Description of the task:
Reproduce each line of the material precisely.

Information given:
Start of Block

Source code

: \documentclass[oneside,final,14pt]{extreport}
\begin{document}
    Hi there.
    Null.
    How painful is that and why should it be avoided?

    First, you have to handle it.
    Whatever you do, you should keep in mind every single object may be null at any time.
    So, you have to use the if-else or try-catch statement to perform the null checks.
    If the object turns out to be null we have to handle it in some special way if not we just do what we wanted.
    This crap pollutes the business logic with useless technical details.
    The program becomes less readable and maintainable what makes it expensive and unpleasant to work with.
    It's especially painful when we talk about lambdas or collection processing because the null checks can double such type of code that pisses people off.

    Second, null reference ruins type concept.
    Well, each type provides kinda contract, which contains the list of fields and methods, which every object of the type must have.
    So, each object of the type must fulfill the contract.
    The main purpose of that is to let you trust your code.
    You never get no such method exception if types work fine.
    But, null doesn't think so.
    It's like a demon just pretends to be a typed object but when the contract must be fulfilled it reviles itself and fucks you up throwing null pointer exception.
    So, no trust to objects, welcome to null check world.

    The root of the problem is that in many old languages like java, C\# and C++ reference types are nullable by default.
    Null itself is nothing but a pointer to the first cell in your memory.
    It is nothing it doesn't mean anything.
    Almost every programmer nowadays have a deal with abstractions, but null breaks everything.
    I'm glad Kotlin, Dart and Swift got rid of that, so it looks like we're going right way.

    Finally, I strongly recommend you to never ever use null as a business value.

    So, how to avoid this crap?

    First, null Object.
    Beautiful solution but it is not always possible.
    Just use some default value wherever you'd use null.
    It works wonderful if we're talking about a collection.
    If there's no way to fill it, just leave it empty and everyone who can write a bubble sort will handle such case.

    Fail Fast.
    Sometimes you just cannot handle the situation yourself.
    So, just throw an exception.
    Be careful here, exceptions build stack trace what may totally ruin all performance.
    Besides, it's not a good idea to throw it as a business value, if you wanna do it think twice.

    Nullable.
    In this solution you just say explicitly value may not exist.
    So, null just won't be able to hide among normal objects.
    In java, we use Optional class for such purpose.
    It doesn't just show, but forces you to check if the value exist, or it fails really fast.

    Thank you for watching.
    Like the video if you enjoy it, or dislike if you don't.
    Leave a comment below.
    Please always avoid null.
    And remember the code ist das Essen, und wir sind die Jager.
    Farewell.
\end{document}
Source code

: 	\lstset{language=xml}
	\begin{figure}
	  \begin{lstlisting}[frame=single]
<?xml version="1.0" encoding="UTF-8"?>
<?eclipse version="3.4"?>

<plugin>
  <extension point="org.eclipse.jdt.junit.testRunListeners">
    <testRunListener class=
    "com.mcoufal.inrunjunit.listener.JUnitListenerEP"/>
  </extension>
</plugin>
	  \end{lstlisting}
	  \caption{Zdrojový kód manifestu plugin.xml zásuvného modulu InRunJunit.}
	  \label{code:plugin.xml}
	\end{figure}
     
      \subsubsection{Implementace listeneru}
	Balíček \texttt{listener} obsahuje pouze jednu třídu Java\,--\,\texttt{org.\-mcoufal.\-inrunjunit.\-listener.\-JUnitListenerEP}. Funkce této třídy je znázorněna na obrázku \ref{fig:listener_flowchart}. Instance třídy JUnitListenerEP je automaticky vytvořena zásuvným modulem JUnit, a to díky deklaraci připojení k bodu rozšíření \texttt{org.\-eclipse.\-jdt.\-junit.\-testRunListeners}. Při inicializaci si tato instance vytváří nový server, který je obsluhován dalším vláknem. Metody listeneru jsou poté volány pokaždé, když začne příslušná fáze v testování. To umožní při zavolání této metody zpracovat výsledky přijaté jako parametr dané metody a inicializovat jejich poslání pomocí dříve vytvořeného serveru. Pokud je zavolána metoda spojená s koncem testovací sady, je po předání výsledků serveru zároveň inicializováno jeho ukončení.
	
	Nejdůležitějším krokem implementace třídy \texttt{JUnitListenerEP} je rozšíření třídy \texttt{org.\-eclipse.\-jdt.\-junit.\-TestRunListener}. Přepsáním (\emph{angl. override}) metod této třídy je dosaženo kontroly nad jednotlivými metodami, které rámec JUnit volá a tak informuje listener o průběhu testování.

End of Block

Output below:
Source code

: \documentclass[oneside,final,14pt]{extreport}
\begin{document}
    Hi there.
    Null.
    How painful is that and why should it be avoided?

    First, you have to handle it.
    Whatever you do, you should keep in mind every single object may be null at any time.
    So, you have to use the if-else or try-catch statement to perform the null checks.
    If the object turns out to be null we have to handle it in some special way if not we just do what we wanted.
    This crap pollutes the business logic with useless technical details.
    The program becomes less readable and maintainable what makes it expensive and unpleasant to work with.
    It's especially painful when we talk about lambdas or collection processing because the null checks can double such type of code that pisses people off.

    Second, null reference ruins type concept.
    Well, each type provides kinda contract, which contains the list of fields and methods, which every object of the type must have.
    So, each object of the type must fulfill the contract.
    The main purpose of that is to let you trust your code.
    You never get no such method exception if types work fine.
    But, null doesn't think so.
    It's like a demon just pretends to be a typed object but when the contract must be fulfilled it reviles itself and fucks you up throwing null pointer exception.
    So, no trust to objects, welcome to null check world.

    The root of the problem is that in many old languages like java, C\# and C++ reference types are nullable by default.
    Null itself is nothing but a pointer to the first cell in your memory.
    It is nothing it doesn't mean anything.
    Almost every programmer nowadays have a deal with abstractions, but null breaks everything.
    I'm glad Kotlin, Dart and Swift got rid of that, so it looks like we're going right way.

    Finally, I strongly recommend you to never ever use null as a business value.

    So, how to avoid this crap?

    First, null Object.
    Beautiful solution but it is not always possible.
    Just use some default value wherever you'd use null.
    It works wonderful if we're talking about a collection.
    If there's no way to fill it, just leave it empty and everyone who can write a bubble sort will handle such case.

    Fail Fast.
    Sometimes you just cannot handle the situation yourself.
    So, just throw an exception.
    Be careful here, exceptions build stack trace what may totally ruin all performance.
    Besides, it's not a good idea to throw it as a business value, if you wanna do it think twice.

    Nullable.
    In this solution you just say explicitly value may not exist.
    So, null just won't be able to hide among normal objects.
    In java, we use Optional class for such purpose.
    It doesn't just show, but forces you to check if the value exist, or it fails really fast.

    Thank you for watching.
    Like the video if you enjoy it, or dislike if you don't.
    Leave a comment below.
    Please always avoid null.
    And remember the code ist das Essen, und wir sind die Jager.
    Farewell.
\end{document}
Source code

: 	\lstset{language=xml}
	\begin{figure}
	  \begin{lstlisting}[frame=single]
<?xml version="1.0" encoding="UTF-8"?>
<?eclipse version="3.4"?>

<plugin>
  <extension point="org.eclipse.jdt.junit.testRunListeners">
    <testRunListener class=
    "com.mcoufal.inrunjunit.listener.JUnitListenerEP"/>
  </extension>
</plugin>
	  \end{lstlisting}
	  \caption{Zdrojový kód manifestu plugin.xml zásuvného modulu InRunJunit.}
	  \label{code:plugin.xml}
	\end{figure}
     
      \subsubsection{Implementace listeneru}
	Balíček \texttt{listener} obsahuje pouze jednu třídu Java\,--\,\texttt{org.\-mcoufal.\-inrunjunit.\-listener.\-JUnitListenerEP}. Funkce této třídy je znázorněna na obrázku \ref{fig:listener_flowchart}. Instance třídy JUnitListenerEP je automaticky vytvořena zásuvným modulem JUnit, a to díky deklaraci připojení k bodu rozšíření \texttt{org.\-eclipse.\-jdt.\-junit.\-testRunListeners}. Při inicializaci si tato instance vytváří nový server, který je obsluhován dalším vláknem. Metody listeneru jsou poté volány pokaždé, když začne příslušná fáze v testování. To umožní při zavolání této metody zpracovat výsledky přijaté jako parametr dané metody a inicializovat jejich poslání pomocí dříve vytvořeného serveru. Pokud je zavolána metoda spojená s koncem testovací sady, je po předání výsledků serveru zároveň inicializováno jeho ukončení.
	
	Nejdůležitějším krokem implementace třídy \texttt{JUnitListenerEP} je rozšíření třídy \texttt{org.\-eclipse.\-jdt.\-junit.\-TestRunListener}. Přepsáním (\emph{angl. override}) metod této třídy je dosaženo kontroly nad jednotlivými metodami, které rámec JUnit volá a tak informuje listener o průběhu testování.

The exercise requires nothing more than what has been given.